• areyouevenreal@lemm.ee
    link
    fedilink
    English
    arrow-up
    2
    ·
    4 months ago

    It’s a bit more complicated than that.

    New models are sometimes targeting architecture improvements instead of pure size increases. Any truly new model still needs training time, it’s just that the training time isn’t going up as much as it used to. This means that open weights and open source models can start to catch up to large proprietary models like ChatGPT.

    From my understanding GPT 4 is still a huge model and the best performing. The other models are starting to get close though, and can already exceed GPT 3.5 Turbo which was the previous standard to beat and is still what a lot of free chatbots are using. Some of these models are still absolutely huge though, even if not quite as big as GPT 4. For example Goliath is 120 billion parameters. Still pretty chonky and intensive to run even if it’s not quite GPT 4 sized.

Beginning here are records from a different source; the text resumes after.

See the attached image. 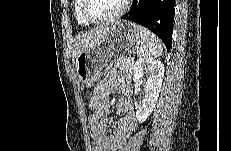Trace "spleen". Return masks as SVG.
Instances as JSON below:
<instances>
[{"label": "spleen", "mask_w": 231, "mask_h": 151, "mask_svg": "<svg viewBox=\"0 0 231 151\" xmlns=\"http://www.w3.org/2000/svg\"><path fill=\"white\" fill-rule=\"evenodd\" d=\"M137 30L141 38L138 54L142 58L153 59L161 56L163 48L159 38L147 28L138 25Z\"/></svg>", "instance_id": "obj_1"}]
</instances>
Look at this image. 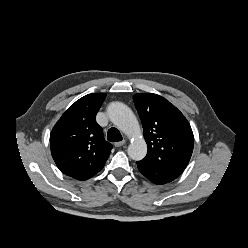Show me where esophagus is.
Listing matches in <instances>:
<instances>
[{
	"mask_svg": "<svg viewBox=\"0 0 248 248\" xmlns=\"http://www.w3.org/2000/svg\"><path fill=\"white\" fill-rule=\"evenodd\" d=\"M125 142H126L125 140L119 141V142H116L114 145H115V147H121L125 144Z\"/></svg>",
	"mask_w": 248,
	"mask_h": 248,
	"instance_id": "esophagus-1",
	"label": "esophagus"
}]
</instances>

Not that anyone actually knows how big GPT 4 is. Word on the street is it’s a MoE model like Mixtral which run faster than a normal model for their size, but again no one outside Open AI actually can say with certainty.

    You generally find that Open AI models are larger and slower. Wheras the other models focus more on giving the best performance at a given size as training and using huge models is much more demanding. So far the larger Open AI models have done better, but this could change as open source models see a faster improvement in the techniques they use. You could say open weights models rely on cunning architectures and fine tuning versus Open AI uses brute strength.